== Your instructions ==
Reproduce word for word the part of the TARP bailout article below, starting with "The Truth Behind" and going on through "bias but experience.".

--- BEGIN Excerpt to read ---

The Truth Behind the Bailouts

The Troubled Asset Relief Program (TARP) bailouts helped people avoid foreclosure and saved the economy, right? Neil Barofsky invites us to consider again in his new book, Bailout – An Inside Account of How Washington Abandoned Main Street While Rescuing Wall Street.

Neil Barofsky was the Special Inspector General in charge of TARP. He witnessed the implementation of the $700 billion bailout rushed through by Congress soon after the financial crisis. A self-declared Democrat, he makes it clear that he speaks against the current administration not from political bias but experience.

Reading the book, it is absolutely stunning to see the dismissiveness present in many members of the Treasury Department (mostly Obama’s administration, but also for the last few months of the Bush administration). Barofsky blatantly pointed out opportunities for fraud and waste while handing out government money, but his recommendations were almost completely ignored by the Treasury Department. As a result, the government refused to force banks to report on how they were using TARP money, refused to take steps to make sure the law was giving money to the right people, and refused to help homeowners.

In fact, as Barofsky points out in his book, TARP was nothing more than a hand-out to the big banks.

--- END Excerpt to read ---
--- BEGIN Excerpted data ---

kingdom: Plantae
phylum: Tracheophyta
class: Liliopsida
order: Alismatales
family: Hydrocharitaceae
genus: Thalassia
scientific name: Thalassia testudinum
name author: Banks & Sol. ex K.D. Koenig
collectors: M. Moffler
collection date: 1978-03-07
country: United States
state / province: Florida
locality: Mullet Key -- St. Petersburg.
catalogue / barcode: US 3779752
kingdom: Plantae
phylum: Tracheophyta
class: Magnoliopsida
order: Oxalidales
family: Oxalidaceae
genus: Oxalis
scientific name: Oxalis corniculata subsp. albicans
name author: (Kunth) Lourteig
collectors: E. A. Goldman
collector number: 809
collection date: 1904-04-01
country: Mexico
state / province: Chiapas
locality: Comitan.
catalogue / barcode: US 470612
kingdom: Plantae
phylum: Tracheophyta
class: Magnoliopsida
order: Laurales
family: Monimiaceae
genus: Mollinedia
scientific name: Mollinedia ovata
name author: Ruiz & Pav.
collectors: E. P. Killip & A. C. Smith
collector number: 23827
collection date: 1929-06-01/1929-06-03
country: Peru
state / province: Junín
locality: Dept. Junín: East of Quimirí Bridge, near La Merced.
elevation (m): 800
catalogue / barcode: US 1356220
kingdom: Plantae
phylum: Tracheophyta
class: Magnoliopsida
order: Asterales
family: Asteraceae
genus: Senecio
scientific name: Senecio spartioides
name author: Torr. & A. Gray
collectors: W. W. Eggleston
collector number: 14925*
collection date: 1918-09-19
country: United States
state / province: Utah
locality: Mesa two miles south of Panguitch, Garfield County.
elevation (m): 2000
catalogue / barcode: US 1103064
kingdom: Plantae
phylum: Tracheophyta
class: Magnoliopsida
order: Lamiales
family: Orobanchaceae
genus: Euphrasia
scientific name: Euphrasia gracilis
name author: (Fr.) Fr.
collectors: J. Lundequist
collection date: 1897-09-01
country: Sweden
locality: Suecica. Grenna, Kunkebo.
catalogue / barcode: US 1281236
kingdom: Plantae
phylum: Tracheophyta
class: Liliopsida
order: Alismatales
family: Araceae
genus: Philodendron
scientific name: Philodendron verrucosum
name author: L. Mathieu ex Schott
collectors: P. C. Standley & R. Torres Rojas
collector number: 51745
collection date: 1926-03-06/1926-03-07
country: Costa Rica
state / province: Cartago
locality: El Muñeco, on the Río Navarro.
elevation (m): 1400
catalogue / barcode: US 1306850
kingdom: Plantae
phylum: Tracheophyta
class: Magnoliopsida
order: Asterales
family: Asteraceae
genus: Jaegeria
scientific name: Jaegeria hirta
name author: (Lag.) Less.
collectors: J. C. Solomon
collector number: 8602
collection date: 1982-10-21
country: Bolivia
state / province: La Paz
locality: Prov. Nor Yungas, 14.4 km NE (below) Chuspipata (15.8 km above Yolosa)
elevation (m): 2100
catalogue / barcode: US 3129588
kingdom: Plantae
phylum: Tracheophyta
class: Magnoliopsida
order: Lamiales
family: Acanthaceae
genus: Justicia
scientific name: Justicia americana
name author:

--- END Excerpted data ---

== Right answer ==
The Truth Behind the Bailouts

The Troubled Asset Relief Program (TARP) bailouts helped people avoid foreclosure and saved the economy, right? Neil Barofsky invites us to consider again in his new book, Bailout – An Inside Account of How Washington Abandoned Main Street While Rescuing Wall Street.

Neil Barofsky was the Special Inspector General in charge of TARP. He witnessed the implementation of the $700 billion bailout rushed through by Congress soon after the financial crisis. A self-declared Democrat, he makes it clear that he speaks against the current administration not from political bias but experience.